Cassian broke the quiet first. "There's something I need to tell you both." He shifted, careful not to disturb Faevelith's comfort. She didn't move, just pressed a little closer, like she could anchor him here if he tried to pull away.

Farron's eyes flicked briefly to him, then back to his work. "Go on," the Magos said, voice low and cautious.

"It's about the... Illuminati." The word felt heavier than it should, like a code or a curse. "I got an invitation."

Neither Faevelith nor Farron reacted immediately. Faevelith's eyes remained closed, but Cassian could sense the shift in her tension, subtle, but there. Farron's fingers paused over the keys.

"Illuminati?" Faevelith finally murmured, breaking the silence, eyes fluttering open to focus on him. "I don't think I've ever heard of that one."

Cassian exhaled slowly, thinking how best to explain something so shadowy without sounding like a conspiracy theorist though it was exactly that. "The Illuminati is... well, it's an old secret society within the Imperium. Not officially recognized by anyone except those in the deepest folds of power. They operate in the shadows, pulling strings sometimes for knowledge, sometimes for influence." He glanced at Farron, who was now watching him more closely.

"They're not part of the Ministorum, not even the Inquisition. Think of them as... custodians of forbidden knowledge. Guardians and manipulators, all at once. They don't care about saints or relics, just power and secrets."

Faevelith's brow furrowed. "When did you get mixed up with these shadow puppets?" Her voice had that edge half teasing, half something else. "You don't strike me as the secret society type."

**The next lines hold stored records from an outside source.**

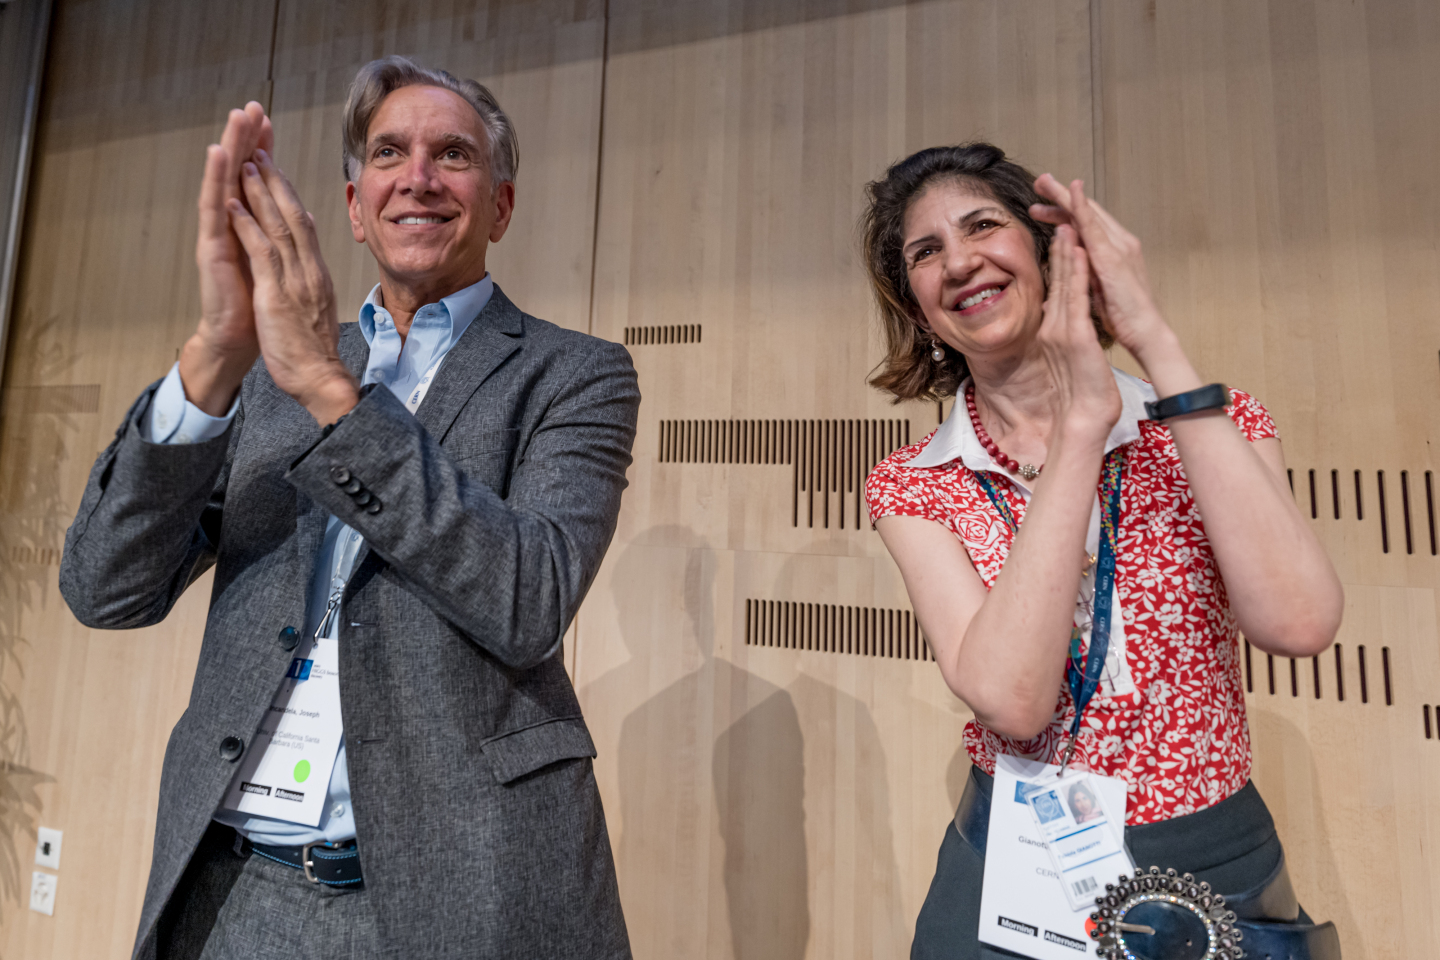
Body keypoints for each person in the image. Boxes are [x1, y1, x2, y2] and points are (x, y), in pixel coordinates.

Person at [60, 56, 636, 959]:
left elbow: (529, 599)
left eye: (454, 155)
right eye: (389, 153)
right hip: (234, 884)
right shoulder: (268, 368)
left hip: (454, 890)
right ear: (357, 207)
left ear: (502, 205)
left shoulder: (574, 375)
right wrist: (214, 354)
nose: (419, 176)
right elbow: (105, 589)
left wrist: (334, 392)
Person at [860, 144, 1344, 959]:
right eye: (926, 251)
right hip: (1014, 876)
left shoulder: (1208, 430)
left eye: (984, 225)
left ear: (1049, 253)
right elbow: (1013, 702)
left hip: (1211, 865)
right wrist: (1080, 430)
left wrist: (1149, 336)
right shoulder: (915, 484)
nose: (961, 259)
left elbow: (1299, 624)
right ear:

Cassian smirked despite himself. "I joined back on Desoleum." The name hung heavy in the room. "That hive world you probably don't want to visit. It's a crater now, courtesy of a Khorne daemon infestation. Total nightmare."

Farron's gaze sharpened for a moment, recalling data from the reports. "You were there? I was there too, but... we never crossed paths."

"Yeah," Cassian said quietly. "We only met after leaving orbit, on that evacuation ship. Funny how things work."

Faevelith's eyes narrowed, studying him. "So this meeting the one you were invited to do I come with you?"

Cassian hesitated, feeling the weight of her gaze and her closeness. He rubbed the back of his neck, then shook his head. "No. This is something I have to do alone. The Illuminati... they work best with discretion, and I can't bring anyone else into that web. Not even you."

Faevelith pulled back slightly, but the grip she had on his sleeve didn't loosen. "I don't like it."

"I know." He reached for her hand, squeezing it lightly. "But it's necessary."

Farron cleared his throat, breaking the tension. "Then you should prepare at least. We still have some spare weapons and body armour you can use."

Cassian nodded, eyes drifting back to the thick incense smoke drifting faintly outside the window.